Legionnaires’ disease is not common in New York City, although cases do emerge each year and tend to increase from June to October. The Health Department typically logs about 300 to 700 cases annually.
A public housing resident in Brownsville died of the disease last year, and in 2022, an outbreak at a Manhattan nursing home resulted in five deaths. Last year, water testing identified Legionella throughout 26 Federal Plaza and a case of Legionnaires’ disease was later reported in an employee associated with the federal complex.

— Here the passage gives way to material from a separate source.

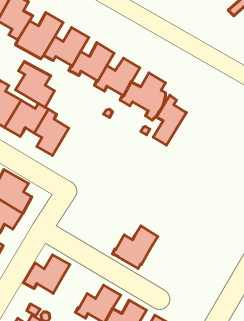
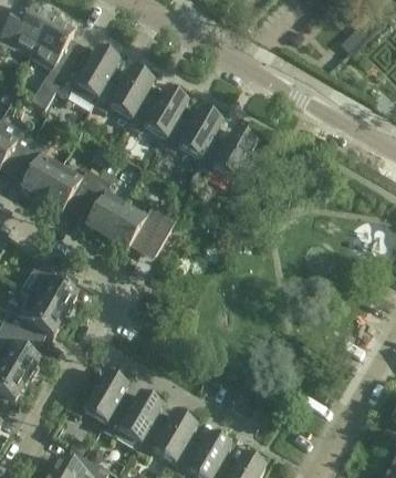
building: [15,61,55,107] -> none
building: [153,95,187,145] -> none
building: none -> [105,200,175,252]
building: [113,226,158,269] -> [102,389,163,447]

Legionnaires’ disease tends to emerge more frequently in neighborhoods with older populations and higher rates of poverty, according to a Health Department surveillance report. From 2019 to 2022, the city’s highest annual disease rates were concentrated in parts of Harlem and the Bronx. Among residents with Legionnaires’ disease in that period, more than 90% had at least one chronic medical condition, and more than 50% were previous or current smokers.
The disease was originally detected in 1976, when an outbreak occurred during a meeting of the American Legion in Philadelphia, resulting in 221 disease cases and 34 deaths. The outbreak was later linked to the cooling system of the hotel hosting the meeting.